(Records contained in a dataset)

################

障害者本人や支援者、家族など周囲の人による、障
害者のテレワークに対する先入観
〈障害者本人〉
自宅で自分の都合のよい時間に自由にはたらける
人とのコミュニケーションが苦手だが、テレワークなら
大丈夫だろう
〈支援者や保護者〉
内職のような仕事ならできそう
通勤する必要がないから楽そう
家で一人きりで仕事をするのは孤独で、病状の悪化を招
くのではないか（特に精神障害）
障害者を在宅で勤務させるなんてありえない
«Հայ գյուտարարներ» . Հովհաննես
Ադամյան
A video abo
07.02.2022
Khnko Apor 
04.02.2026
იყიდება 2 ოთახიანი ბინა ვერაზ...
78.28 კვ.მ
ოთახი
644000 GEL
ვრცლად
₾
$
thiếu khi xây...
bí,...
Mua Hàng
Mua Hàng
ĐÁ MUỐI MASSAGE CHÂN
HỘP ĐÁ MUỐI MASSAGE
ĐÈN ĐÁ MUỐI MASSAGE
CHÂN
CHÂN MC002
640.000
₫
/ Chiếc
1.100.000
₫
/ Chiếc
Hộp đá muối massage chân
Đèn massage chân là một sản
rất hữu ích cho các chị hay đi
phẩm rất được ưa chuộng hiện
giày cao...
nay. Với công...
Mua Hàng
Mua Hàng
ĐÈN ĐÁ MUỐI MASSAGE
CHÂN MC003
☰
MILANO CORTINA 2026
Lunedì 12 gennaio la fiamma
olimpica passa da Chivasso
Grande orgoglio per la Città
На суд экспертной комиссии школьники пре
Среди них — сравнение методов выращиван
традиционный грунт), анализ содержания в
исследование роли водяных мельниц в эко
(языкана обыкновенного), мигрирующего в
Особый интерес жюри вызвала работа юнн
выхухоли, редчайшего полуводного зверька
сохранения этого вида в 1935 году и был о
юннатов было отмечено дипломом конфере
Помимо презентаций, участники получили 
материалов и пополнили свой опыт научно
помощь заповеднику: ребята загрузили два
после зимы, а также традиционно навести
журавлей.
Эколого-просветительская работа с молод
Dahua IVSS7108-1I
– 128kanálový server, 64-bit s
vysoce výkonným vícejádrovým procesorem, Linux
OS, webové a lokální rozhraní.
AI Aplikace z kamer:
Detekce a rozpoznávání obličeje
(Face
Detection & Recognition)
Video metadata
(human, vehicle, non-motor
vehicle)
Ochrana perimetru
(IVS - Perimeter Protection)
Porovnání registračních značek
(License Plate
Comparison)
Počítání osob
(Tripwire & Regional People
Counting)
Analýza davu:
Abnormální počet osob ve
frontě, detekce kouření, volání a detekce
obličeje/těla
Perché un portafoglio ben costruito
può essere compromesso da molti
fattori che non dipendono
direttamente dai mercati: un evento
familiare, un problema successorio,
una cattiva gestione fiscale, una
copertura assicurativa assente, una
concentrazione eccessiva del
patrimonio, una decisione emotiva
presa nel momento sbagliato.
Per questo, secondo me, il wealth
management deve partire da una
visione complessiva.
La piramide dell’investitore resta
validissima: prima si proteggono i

################

Your objective.
Out of the data above, set down the lines from the one with "障害者を在宅で勤務させるなんてありえない" to the one with "Video metadata", both included, exactly as written and with no additions.

Result below.
障害者を在宅で勤務させるなんてありえない
«Հայ գյուտարարներ» . Հովհաննես
Ադամյան
A video abo
07.02.2022
Khnko Apor 
04.02.2026
იყიდება 2 ოთახიანი ბინა ვერაზ...
78.28 კვ.მ
ოთახი
644000 GEL
ვრცლად
₾
$
thiếu khi xây...
bí,...
Mua Hàng
Mua Hàng
ĐÁ MUỐI MASSAGE CHÂN
HỘP ĐÁ MUỐI MASSAGE
ĐÈN ĐÁ MUỐI MASSAGE
CHÂN
CHÂN MC002
640.000
₫
/ Chiếc
1.100.000
₫
/ Chiếc
Hộp đá muối massage chân
Đèn massage chân là một sản
rất hữu ích cho các chị hay đi
phẩm rất được ưa chuộng hiện
giày cao...
nay. Với công...
Mua Hàng
Mua Hàng
ĐÈN ĐÁ MUỐI MASSAGE
CHÂN MC003
☰
MILANO CORTINA 2026
Lunedì 12 gennaio la fiamma
olimpica passa da Chivasso
Grande orgoglio per la Città
На суд экспертной комиссии школьники пре
Среди них — сравнение методов выращиван
традиционный грунт), анализ содержания в
исследование роли водяных мельниц в эко
(языкана обыкновенного), мигрирующего в
Особый интерес жюри вызвала работа юнн
выхухоли, редчайшего полуводного зверька
сохранения этого вида в 1935 году и был о
юннатов было отмечено дипломом конфере
Помимо презентаций, участники получили 
материалов и пополнили свой опыт научно
помощь заповеднику: ребята загрузили два
после зимы, а также традиционно навести
журавлей.
Эколого-просветительская работа с молод
Dahua IVSS7108-1I
– 128kanálový server, 64-bit s
vysoce výkonným vícejádrovým procesorem, Linux
OS, webové a lokální rozhraní.
AI Aplikace z kamer:
Detekce a rozpoznávání obličeje
(Face
Detection & Recognition)
Video metadata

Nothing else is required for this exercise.